Could you repeat the stretch of the RWC 19 write-up from "- 600+ attendees." through "venues (maybe Austin?)", switching "New York" to "Boston"?

SELECTED EXTRACT ::
--- BEGIN ---

RWC 19 Write up
This year Real World Crypto was held in San Jose, CA, a little closer to me than the previous year in Zurich.
Arriving into San Jose it was raining, which was surprising to me since I've always heard that it never rains in the bay area. It seems that I came at the time of year where the rain is at its worst and I'll miss most of the sunny beauty that comes from the bay area.
Regardless, the crypto was all the brightness I needed for those couple of days. Here are a couple notes on some of the talks I attended.
Interesting Trends
- A relaxation of forward secrecy for usability purposes (SNAP, Keybase)
- Verification is becoming practical (Noise Explorer, other verif talks)
- Authenticated Data Structures are being looked at in the real world. For example, MLS is aiming to use something like that for identity management, and Keybase is using it for their group messaging tool.
Tuesday January 8th, 2019
I arrive into town and meet up with some other crypto folks I'm staying with. It turns out that there's an event that evening organized on the cryptocatz Slack, which many cryptographers are on. Got to see some familiar faces, meet new people, and make jokes only cryptographers would understand.
Wednesday January 9th, 2019
First day weather was cool and a little cloudy. It's been awhile since I've been north in the winter so I forgot how late it takes for the sun to come out. I woke up bright and early (thanks to time zone differences) but I'm excited to learn so much, see old friends, and meet cool people!
Welcome Remarks
Nigel Smart started the party.
- We're at Real World Crypto, not Rugby World Cup.
- 60 submissions and accepted 22.
- Try to keep it cheap and cheerful as possible.
- 600+ attendees.
- 626 registrants
- 502 regular, 124 student
- 330 new members of the IACR
- Upcoming RWCs:
- 2020 will be in New York
- 2021 Amsterdam, The Netherlands
- 2022+ looking for venues (maybe Austin?)
Messaging Security
Messaging Layer Security: the beginning
Richard Barnes
Project URL: https://messaginglayersecurity.rocks/
The purpose of this talk is to invite more folks to work on messaging security and share the current state of the art.
MLS Goal: Decoherence of secure messaging apps.
Top-level requirements for an async group messaging security protocol
- async: no two participants online at the same time
- group: support large, dynamic groups
- messaging security - modern security protocols (FS/ PCS)
- FS: forward security
- PCS: post-compromise security
Want code that is reusable in multiple contexts and interoperable between different implementations.
Following the pattern of TLS 1.3 where a spec is written and let others build implementations. Can have verification of the spec.

--- END ---

PROVIDED DATA ::
--- BEGIN ---

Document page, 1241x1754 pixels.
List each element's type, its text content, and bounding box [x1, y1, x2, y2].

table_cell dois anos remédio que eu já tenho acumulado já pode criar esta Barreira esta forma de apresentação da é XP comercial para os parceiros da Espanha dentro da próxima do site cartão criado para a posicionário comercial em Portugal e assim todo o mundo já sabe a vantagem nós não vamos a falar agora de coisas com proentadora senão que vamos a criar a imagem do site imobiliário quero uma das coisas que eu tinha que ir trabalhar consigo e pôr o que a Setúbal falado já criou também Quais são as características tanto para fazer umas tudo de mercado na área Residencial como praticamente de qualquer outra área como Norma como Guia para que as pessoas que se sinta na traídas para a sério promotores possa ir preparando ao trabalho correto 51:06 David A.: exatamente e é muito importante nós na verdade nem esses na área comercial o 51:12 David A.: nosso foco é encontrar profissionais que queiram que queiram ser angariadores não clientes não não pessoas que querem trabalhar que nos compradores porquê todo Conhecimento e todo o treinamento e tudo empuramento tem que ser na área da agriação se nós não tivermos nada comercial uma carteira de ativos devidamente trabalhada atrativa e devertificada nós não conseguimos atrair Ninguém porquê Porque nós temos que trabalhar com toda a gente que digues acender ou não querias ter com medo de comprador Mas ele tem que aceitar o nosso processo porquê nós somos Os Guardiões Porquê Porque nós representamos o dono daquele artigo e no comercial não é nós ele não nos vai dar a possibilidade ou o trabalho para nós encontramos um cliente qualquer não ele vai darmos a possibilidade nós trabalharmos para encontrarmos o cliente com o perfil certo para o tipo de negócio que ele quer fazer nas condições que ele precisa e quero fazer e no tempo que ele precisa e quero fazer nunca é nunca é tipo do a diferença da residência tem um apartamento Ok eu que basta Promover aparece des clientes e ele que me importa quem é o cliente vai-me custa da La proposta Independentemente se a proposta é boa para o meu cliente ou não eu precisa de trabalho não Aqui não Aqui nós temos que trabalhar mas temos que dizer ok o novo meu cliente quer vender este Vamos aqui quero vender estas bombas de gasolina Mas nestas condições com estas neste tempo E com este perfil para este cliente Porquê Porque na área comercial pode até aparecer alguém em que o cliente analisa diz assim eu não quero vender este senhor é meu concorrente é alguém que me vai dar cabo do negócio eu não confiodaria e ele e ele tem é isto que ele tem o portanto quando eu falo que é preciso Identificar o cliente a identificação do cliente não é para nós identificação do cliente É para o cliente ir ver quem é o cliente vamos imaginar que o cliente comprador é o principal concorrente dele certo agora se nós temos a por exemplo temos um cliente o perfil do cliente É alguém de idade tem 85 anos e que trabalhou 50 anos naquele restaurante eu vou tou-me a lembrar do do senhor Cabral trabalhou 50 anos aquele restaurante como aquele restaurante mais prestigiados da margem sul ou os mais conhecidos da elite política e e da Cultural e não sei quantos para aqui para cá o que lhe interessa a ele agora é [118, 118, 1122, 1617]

--- END ---

COMPLETE ANSWER ::
- 600+ attendees.
- 626 registrants
- 502 regular, 124 student
- 330 new members of the IACR
- Upcoming RWCs:
- 2020 will be in Boston
- 2021 Amsterdam, The Netherlands
- 2022+ looking for venues (maybe Austin?)